Google is going to, according to Bloomberg, create a separate business unit that will manage shopping content in search results to comply with European Commission’s recent antitrust decision. Reportedly, this unit will be required to compete the auction against shopping competitors.
It seems that the unit will use its own budget and revenues to bid in the auction and will only exist in the EU. Shopping search will continue as in the other markets, including the US.
Earlier, Reuters had reported that Google was gong to “display rival shopping comparison sites via an auction.” This seems to be similar to the earlier “rival links” proposal that failed to settle the antitrust dispute before the formal complaint was filed in 2015.
Due to abuse of market position in shopping search, Google was fined roughly $2.7 billion (€2.4 billion). This was the largest antitrust penalty and fine in EU history. Before this one, the previous record was $1.3 billion against Intel. As part of the decision, Google is compelled o offer a remedy, even as it appeals that decision. If Google failed to comply, the company would be subjected to daily financial penalties.
According to the Bloomberg article, it was suggested that the new business unit concept is an updated proposal vs. the earlier Reuters report. It’s possible that that there was incomplete or inaccurately described information describing the Google proposal by Reuters.

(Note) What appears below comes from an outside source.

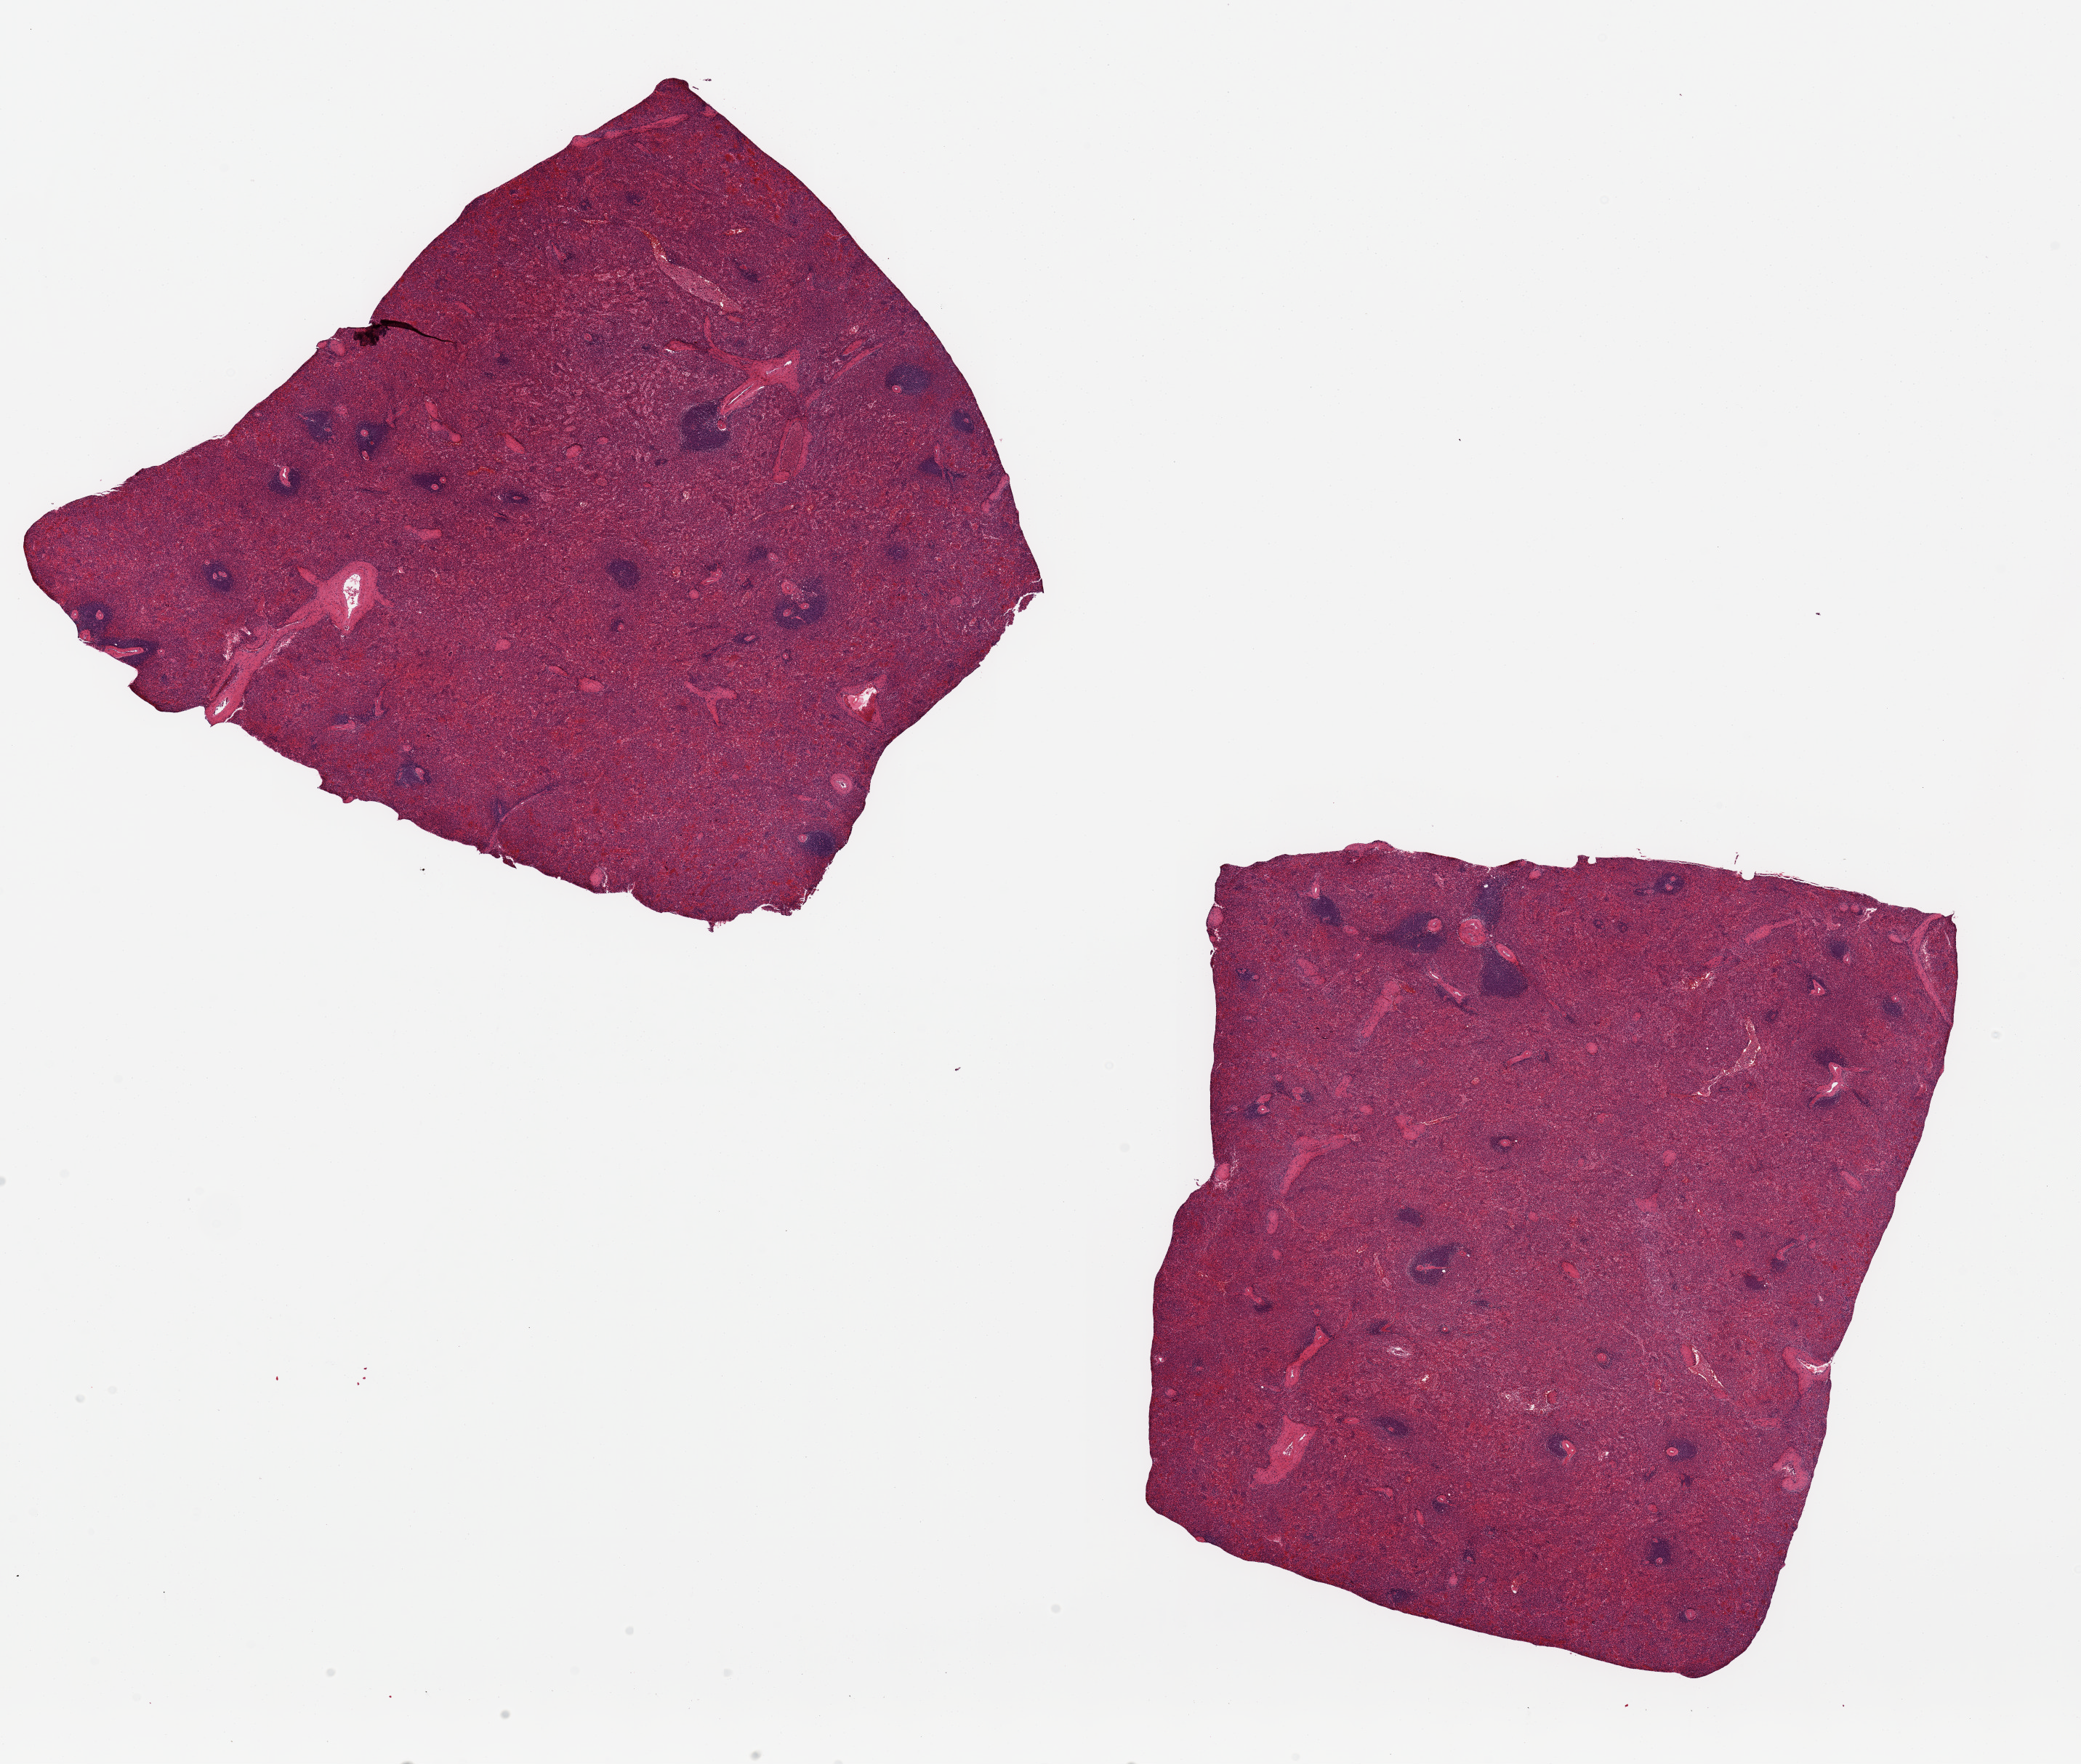
Whole-slide image, H&E stain, brightfield — low-resolution overview of the scanned area, about 22.6 x 19.2 mm (from a 20x scan), PAXgene-fixed, paraffin-embedded tissue, target tissue: spleen, tissue donor sample. Donor sex: male.
Pathologist's review note for this sample: 2 ~8x8mm pieces.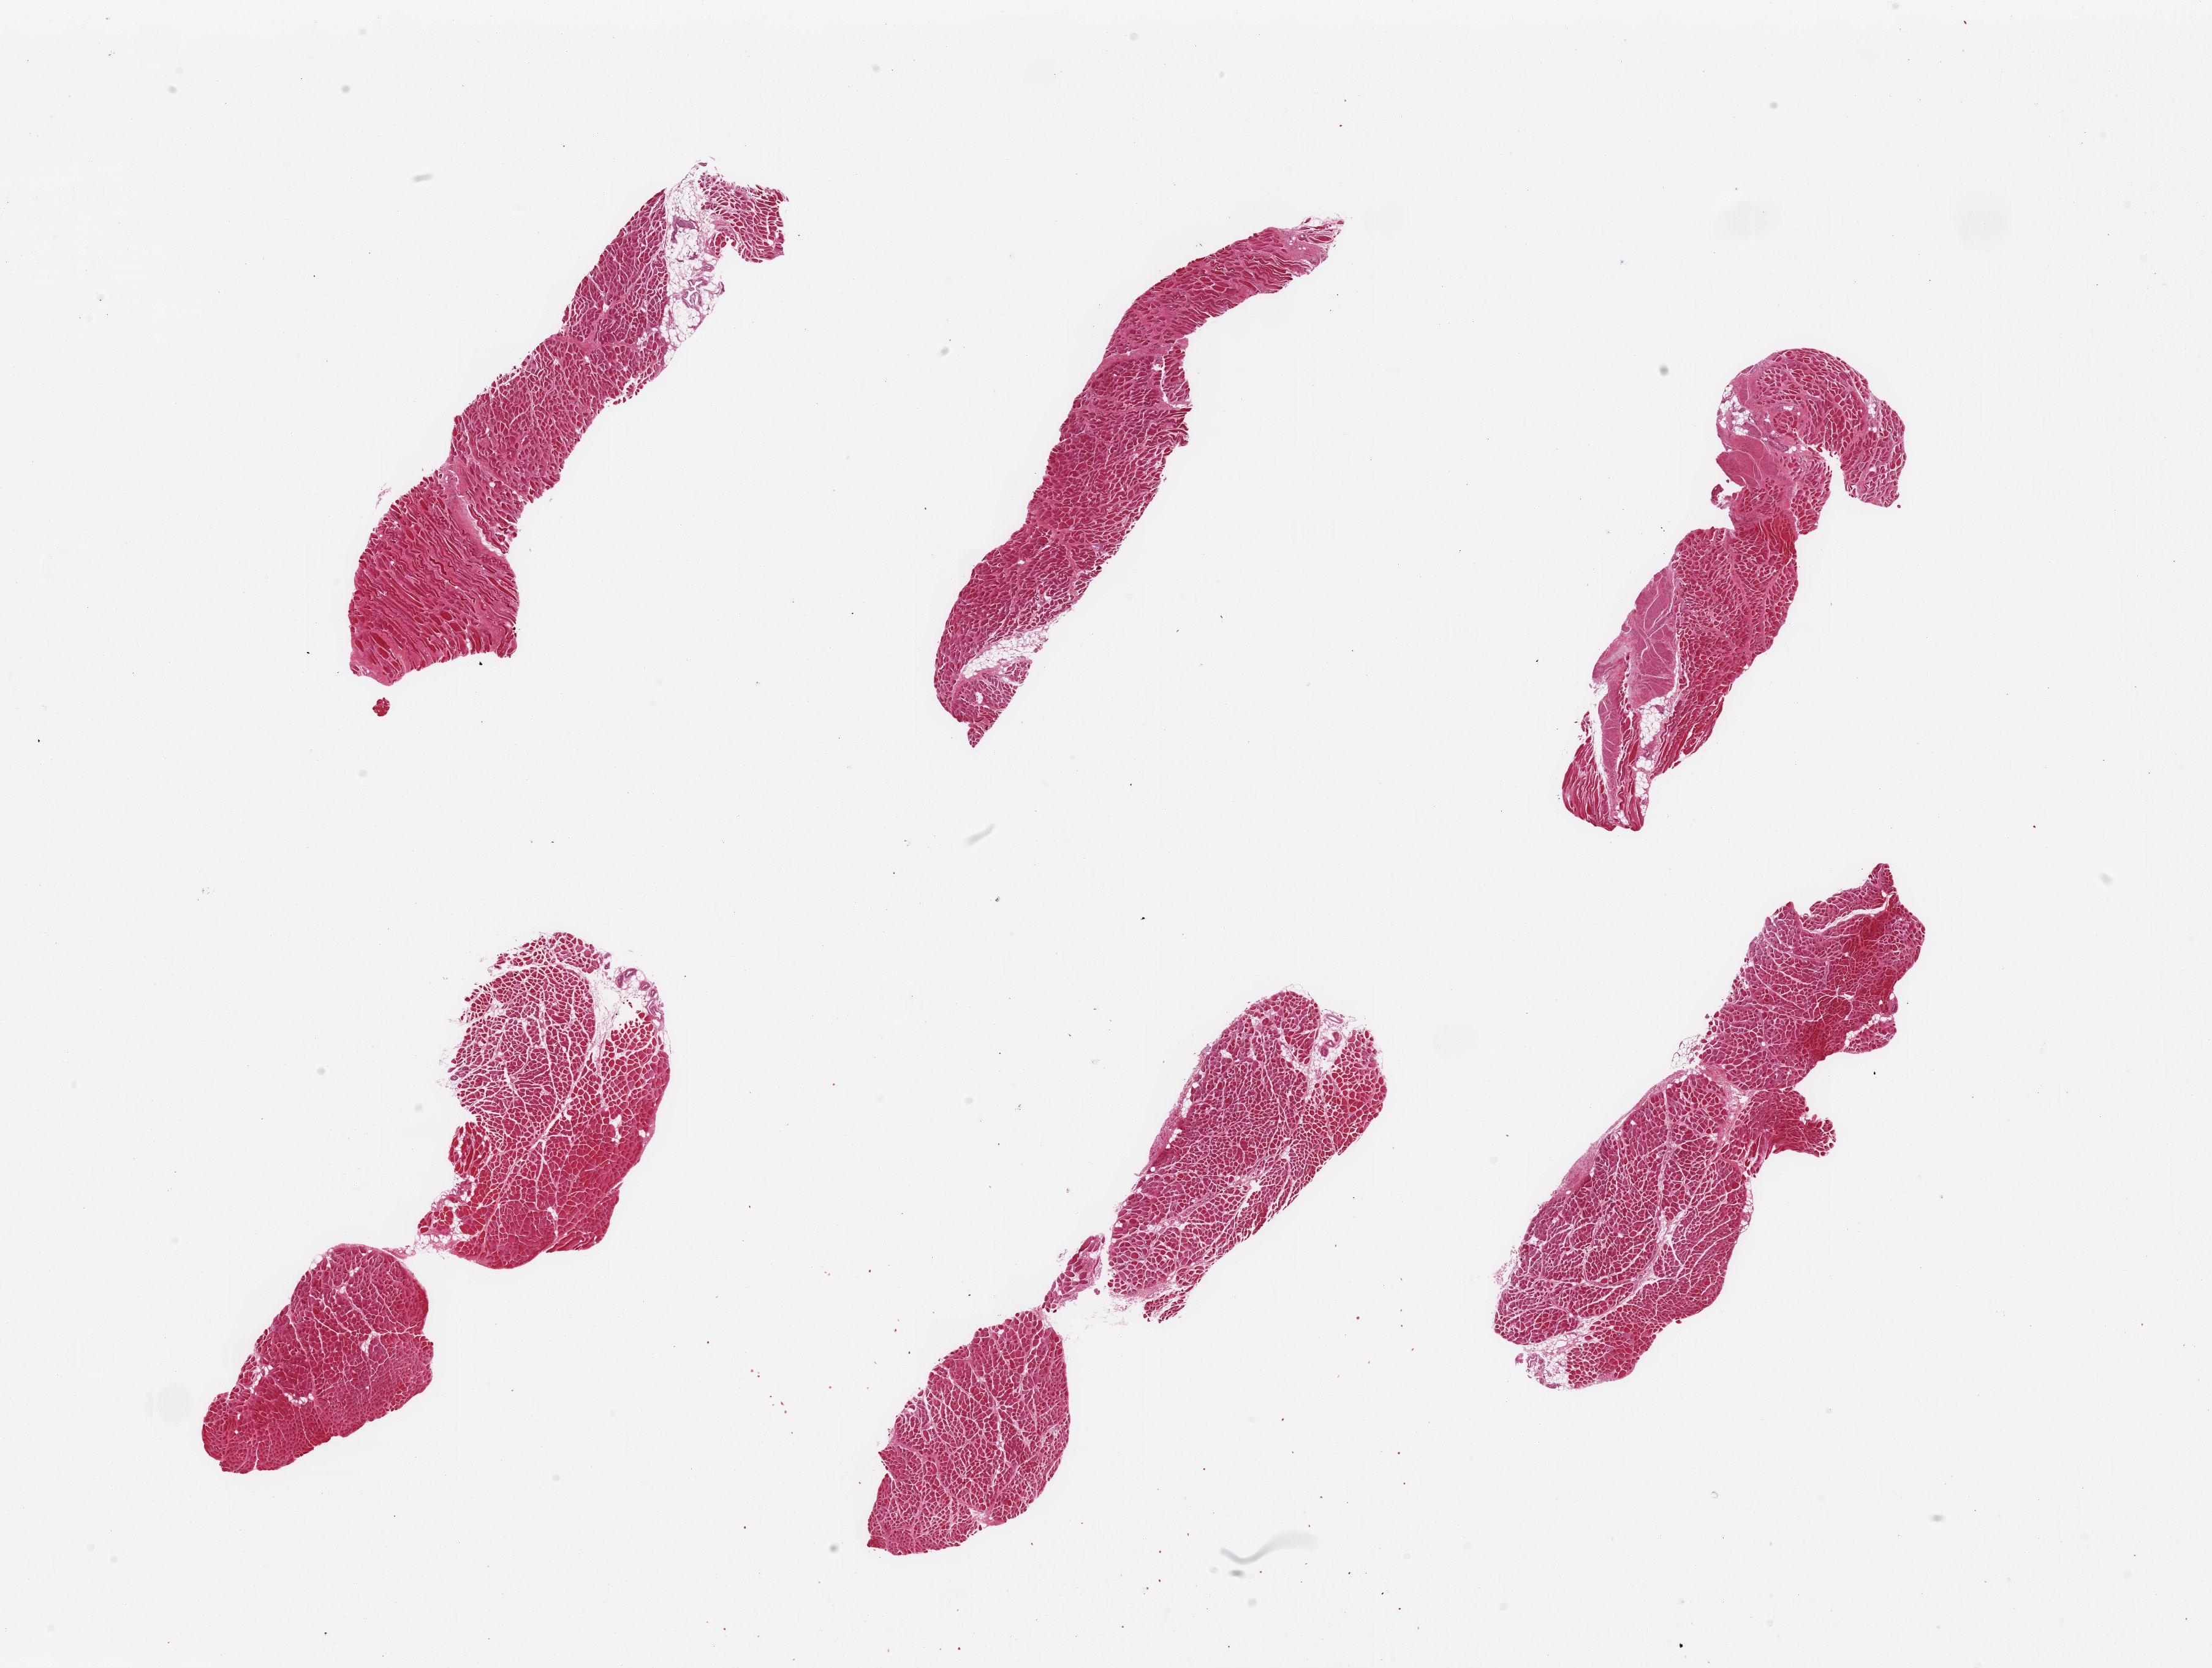
Hematoxylin and eosin (H&E) whole-slide image — low-resolution overview of the scanned area, about 28.5 x 21.5 mm, PAXgene-fixed paraffin-embedded (PFPE) section, section of vagina (target tissue), tissue donor sample. Donor: female.
Review note (as recorded): 6 pieces; mildly to moderately autolyzed skeletal muscle; focal smooth muscle tissue; target vagina not present.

This is what the shopping search results currently look like in France:
The Bloomberg report says that the new configuration will feature 10 slots that would be made available through the auction. Each result would display the name of the shopping site offerig teh product, and then linking them to those websites.
You can see some potential presentations of Google Shopping results on the s360 blog and below:
Any items found on the Google Shopping results will be branded “by Google,” and those from other sites will be labeled accordingly.